■ Available data:
■ ■ ■

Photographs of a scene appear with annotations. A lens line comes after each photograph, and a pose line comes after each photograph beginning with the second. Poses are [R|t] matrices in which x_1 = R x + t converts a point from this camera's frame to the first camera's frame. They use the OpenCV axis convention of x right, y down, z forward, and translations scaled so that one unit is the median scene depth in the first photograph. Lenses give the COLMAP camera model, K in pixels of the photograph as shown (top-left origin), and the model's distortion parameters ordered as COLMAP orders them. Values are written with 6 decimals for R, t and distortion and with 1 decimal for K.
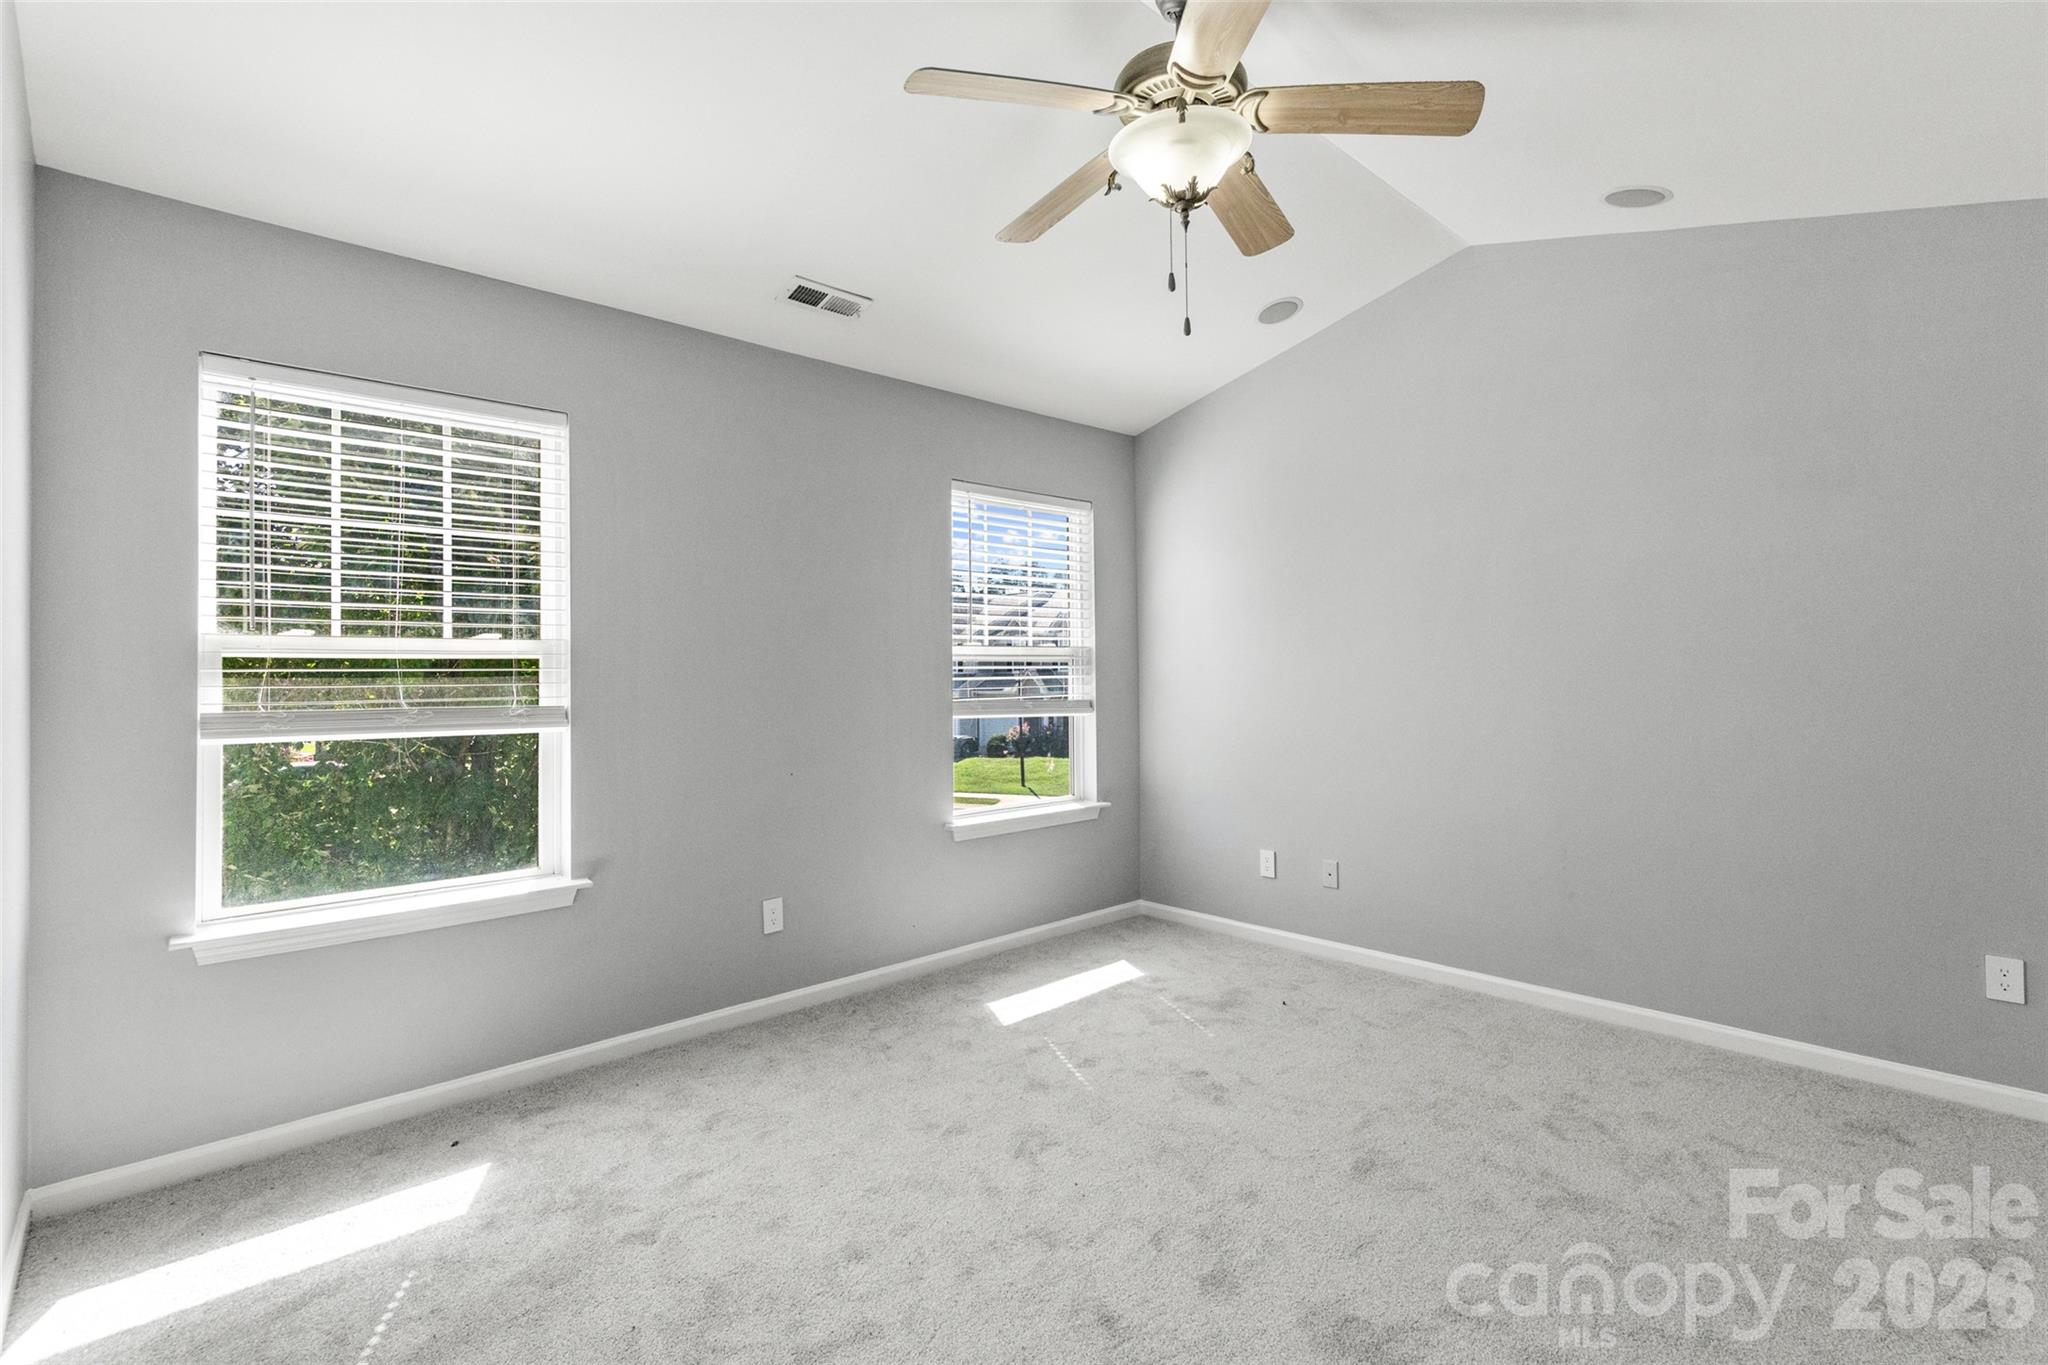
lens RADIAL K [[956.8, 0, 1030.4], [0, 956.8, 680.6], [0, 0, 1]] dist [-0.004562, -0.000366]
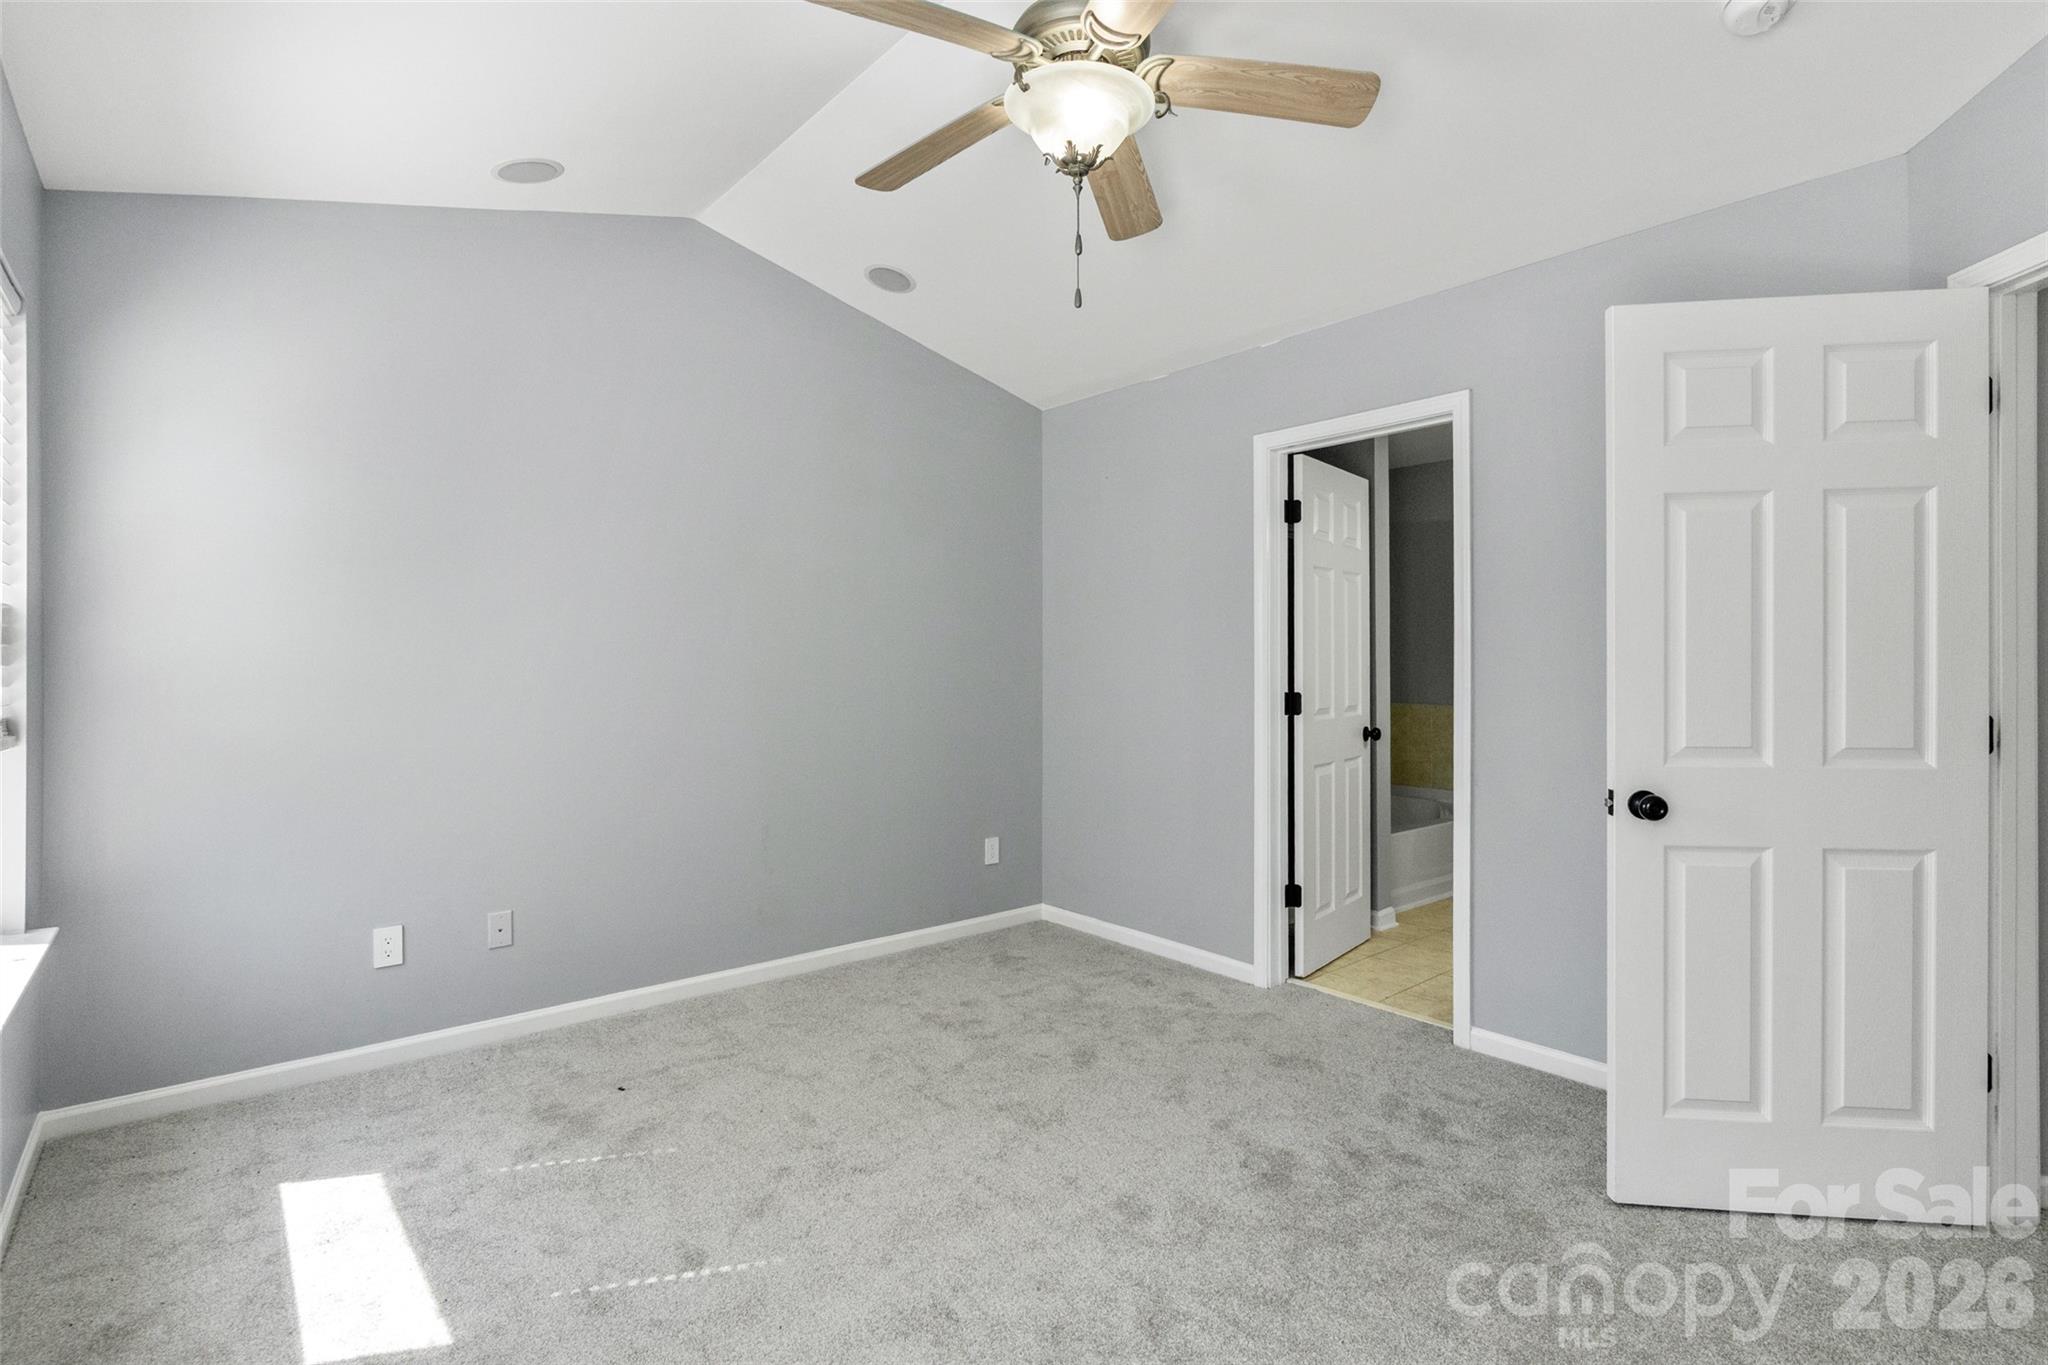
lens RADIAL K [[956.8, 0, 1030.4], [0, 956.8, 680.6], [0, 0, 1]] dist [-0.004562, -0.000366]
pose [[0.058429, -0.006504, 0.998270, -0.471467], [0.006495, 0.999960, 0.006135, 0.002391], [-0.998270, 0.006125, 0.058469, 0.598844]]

■ ■ ■

■ Work request: Word for word, write out the whole listing, keeping none of the pictures.

■ Result of this task:
Photographs of a scene appear with annotations. A lens line comes after each photograph, and a pose line comes after each photograph beginning with the second. Poses are [R|t] matrices in which x_1 = R x + t converts a point from this camera's frame to the first camera's frame. They use the OpenCV axis convention of x right, y down, z forward, and translations scaled so that one unit is the median scene depth in the first photograph. Lenses give the COLMAP camera model, K in pixels of the photograph as shown (top-left origin), and the model's distortion parameters ordered as COLMAP orders them. Values are written with 6 decimals for R, t and distortion and with 1 decimal for K.
lens RADIAL K [[956.8, 0, 1030.4], [0, 956.8, 680.6], [0, 0, 1]] dist [-0.004562, -0.000366]
lens RADIAL K [[956.8, 0, 1030.4], [0, 956.8, 680.6], [0, 0, 1]] dist [-0.004562, -0.000366]
pose [[0.058429, -0.006504, 0.998270, -0.471467], [0.006495, 0.999960, 0.006135, 0.002391], [-0.998270, 0.006125, 0.058469, 0.598844]]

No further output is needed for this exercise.